Let ABC a triangle, let K be the foot of the bisector relative to BC and J be the foot of the trisectrix relative to BC closer to the side AC (3* m(JAC)=m(CAB) ). Let C' and B' be two point on the line AJ on the side of J with respect to A, such that AC'=AC and AB=AB'. Prove that ABB'C is cyclic if and only if lines C'K and BB' are parallel.
Problem
Source: Itamo 2015
Tags: geometry, Angle Chasing, angle bisector
16.06.2015 23:25
Can anyone solve this?
17.06.2015 16:00
That's my solution during the contest. It is different from the official one. In order to have $C'K \parallel BB'$ o $ABB'C$ cyclic we need that $B'$ and $C'$ are both beyond $BC$ (with respect to $ABC$).

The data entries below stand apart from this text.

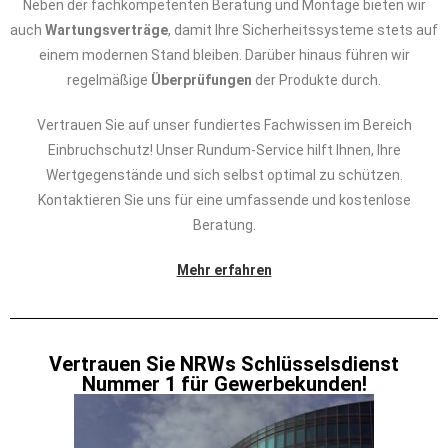
Neben der fachkompetenten Beratung und Montage bieten wir
auch
Wartungsverträge
, damit Ihre Sicherheitssysteme stets auf
einem modernen Stand bleiben. Darüber hinaus führen wir
regelmäßige
Überprüfungen
der Produkte durch.
Vertrauen Sie auf unser fundiertes Fachwissen im Bereich
Einbruchschutz! Unser Rundum-Service hilft Ihnen, Ihre
Wertgegenstände und sich selbst optimal zu schützen.
Kontaktieren Sie uns für eine umfassende und kostenlose
Beratung.
Mehr erfahren
Vertrauen Sie NRWs Schlüsselsdienst
Nummer 1 für Gewerbekunden!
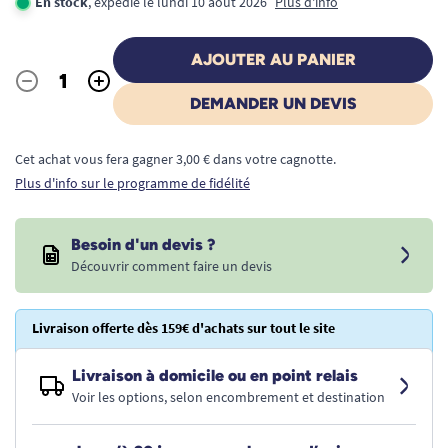
En stock
, expédié le lundi 10 août 2026
Plus d'info
AJOUTER AU PANIER
-
+
Quantité
DEMANDER UN DEVIS
Cet achat vous fera gagner 3,00 € dans votre cagnotte.
Plus d'info sur le programme de fidélité
Besoin d'un devis ?
Découvrir comment faire un devis
Livraison offerte dès 159€ d'achats sur tout le site
Livraison à domicile ou en point relais
Voir les options, selon encombrement et destination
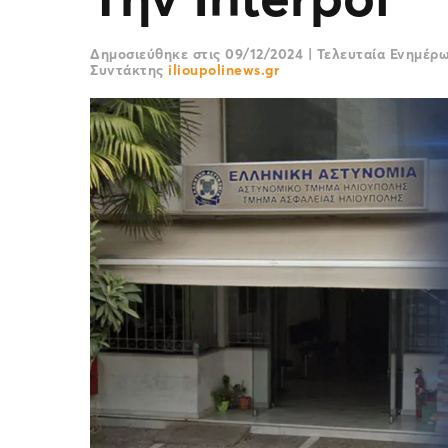
Δημοσιεύθηκε στις
09/12/2024
|
Τελευταία Ενημέρ
Συντάκτης
ilioupolinews.gr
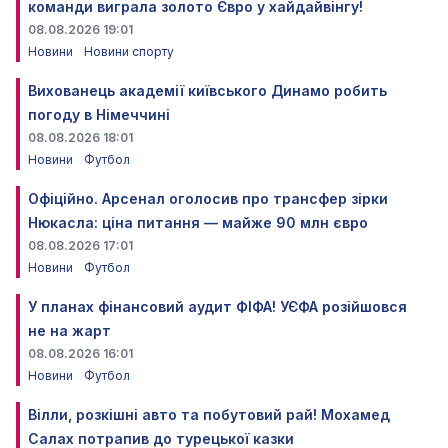
команди виграла золото Євро у хайдайвінгу!
08.08.2026 19:01
Новини
Новини спорту
Вихованець академії київського Динамо робить
погоду в Німеччині
08.08.2026 18:01
Новини
Футбол
Офіційно. Арсенал оголосив про трансфер зірки
Нюкасла: ціна питання — майже 90 млн євро
08.08.2026 17:01
Новини
Футбол
У планах фінансовий аудит ФІФА! УЄФА розійшовся
не на жарт
08.08.2026 16:01
Новини
Футбол
Вілли, розкішні авто та побутовий рай! Мохамед
Салах потрапив до турецької казки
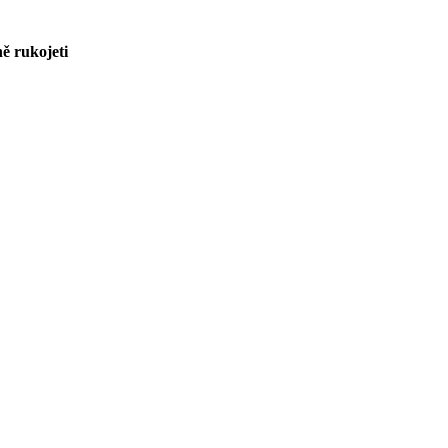
ně rukojeti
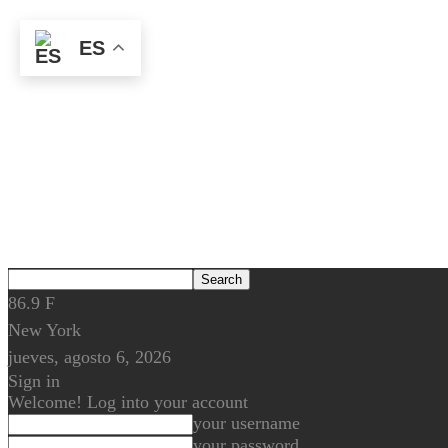
ES
86.9
F
New York
jueves, agosto 6, 2026
Sign in
Welcome! Log into your account
your username
your password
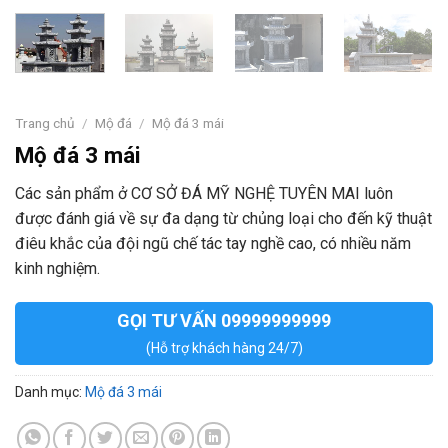
Trang chủ
/
Mộ đá
/
Mộ đá 3 mái
Mộ đá 3 mái
Các sản phẩm ở CƠ SỞ ĐÁ MỸ NGHỆ TUYÊN MAI luôn
được đánh giá về sự đa dạng từ chủng loại cho đến kỹ thuật
điêu khắc của đội ngũ chế tác tay nghề cao, có nhiều năm
kinh nghiệm.
GỌI TƯ VẤN 09999999999
(Hỗ trợ khách hàng 24/7)
Danh mục:
Mộ đá 3 mái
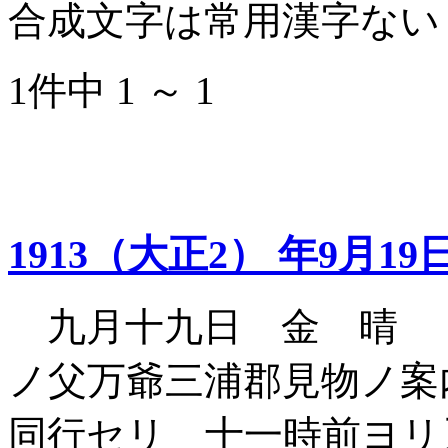
合成文字は常用漢字ない
1件中 1 ～ 1
1913（大正2） 年9月19
九月十九日 金 晴 
ノ父万爺三浦郡見物ノ案
同行セリ 十一時前ヨリ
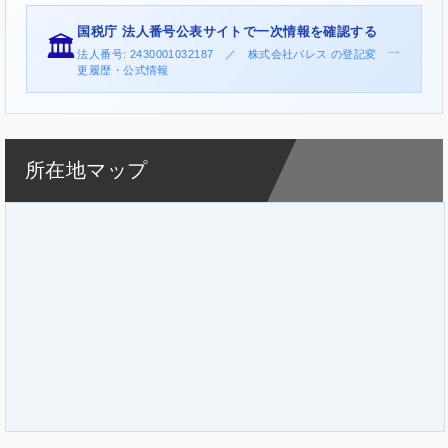
国税庁 法人番号公表サイトで一次情報を確認する
🏛️
→
法人番号: 2430001032187 ／ 株式会社バレス の登記変
更履歴・公式情報
所在地マップ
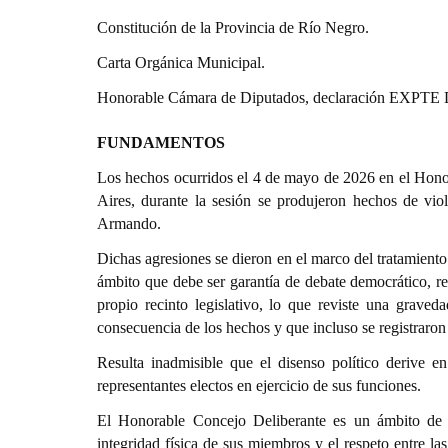
Constitución de la Provincia de Río Negro.
Carta Orgánica Municipal.
Honorable Cámara de Diputados, declaración EXPTE 
FUNDAMENTOS
Los hechos ocurridos el 4 de mayo de 2026 en el Hono
Aires, durante la sesión se produjeron hechos de viole
Armando.
Dichas agresiones se dieron en el marco del tratamiento
ámbito que debe ser garantía de debate democrático, res
propio recinto legislativo, lo que reviste una grave
consecuencia de los hechos y que incluso se registraron 
Resulta inadmisible que el disenso político derive e
representantes electos en ejercicio de sus funciones.
El Honorable Concejo Deliberante es un ámbito de re
integridad física de sus miembros y el respeto entre las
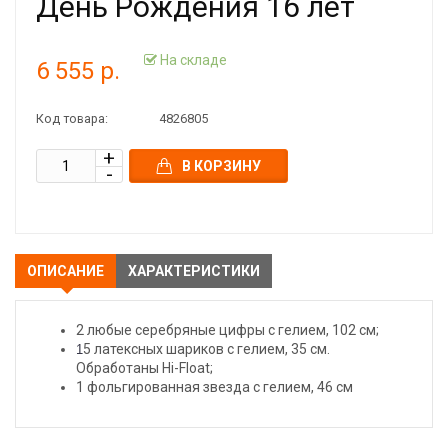
День Рождения 16 лет
На складе
6 555 р.
Код товара:
4826805
В КОРЗИНУ
ОПИСАНИЕ
ХАРАКТЕРИСТИКИ
2 любые серебряные цифры с гелием, 102 см;
5 латексных шариков с гелием, 35 см.
1
Обработаны Hi-Float;
1 фольгированная звезда с гелием, 46 см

Now $C'K \parallel BB' \iff JK \cdot JB' = JB \cdot JC'$ and $ABB'C$ is cyclic $\iff AJ \cdot JB' = BJ \cdot CJ$. So we need to prove that $ JK \cdot JB' = JB \cdot JC' \iff AJ \cdot JB' = BJ \cdot CJ $. Now $JK=CK-CJ= \frac{AC \cdot BC}{AC+AB} - BC+JB = JB- \frac{AB \cdot BC}{AC+AB}$ and $ JB' = AB'-AJ = AB-AJ$ and $JC'=AC-AJ$. So we need $$JB(AB^2-AC^2)=AB \cdot BC \cdot (AB-AJ) \iff AB \cdot AJ = AJ^2 + BJ \cdot CJ $$ or $$ BJ \cdot AC^2 + CJ \cdot AB^2 = AB \cdot BC \cdot AJ \iff AB \cdot BC \cdot AJ = AJ^2 \cdot BC + BJ \cdot CJ \cdot BC$$ But according to Stewart theorem we have $AB^2 \cdot CJ + AC^2 \cdot BJ = AJ^2 \cdot BC + BJ \cdot CJ \cdot BC$. And so we finally have that $C'K \parallel BB' \iff ABB'C$ is cyclic.
21.06.2015 21:19
Let $C'' \in AB $ such that $AC''=AC;L =(ABC)\cap AK$ .we know that $AK.AL=AB.AC \implies KLB'C'$ is cyclic and $KLBC''$ is cyclic . If $B'\in ( ABC)$ then applying Reim to $ (KLB'C'),(ALB') [=ABC]$ yields $ KC'\parallel t $ which is the tangent to $(ABC)$ at $A$. let $A' $ point of $t$ in the same semi-plane bounded by $AK$ as $C$ .$\widehat{AB'B}=\widehat{ABB'}=\widehat{A'AB'}=\widehat{KC'B'} $ thus $KC'\parallel BB'$ conversly if $ KC'\parallel BB'$ then $KC'\parallel C'C'' \implies K,C',C'' $ are colinear . $KLBC''$ cyclic $ \implies \widehat{ABL}=\widehat{AKC''} =\widehat{AKC'}$ from $KLB'C' $ cyclic we deduce $ \widehat{ABL}= \widehat{C'B'L}= \widehat{AB'L}$ thus$B'\in (ABL)=(ABC)$
21.06.2015 21:24
remark trisectrix is superfluous just cevian suffices
24.12.2022 00:40
Let $ABC$ a triangle, let $K$ be the foot of the bisector relative to $BC$ and $J$ be the foot of the trisectrix relative to $BC$ closer to the side $AC$ ($3\angle JAC)=\angle CAB$ ). Let $C'$ and $B'$ be two point on the line $AJ$ on the side of $J$ with respect to $A$, such that $AC'=AC$ and $AB=AB'$. Prove that $ABB'C$ is cyclic if and only if lines $C'K$ and $BB'$ are parallel.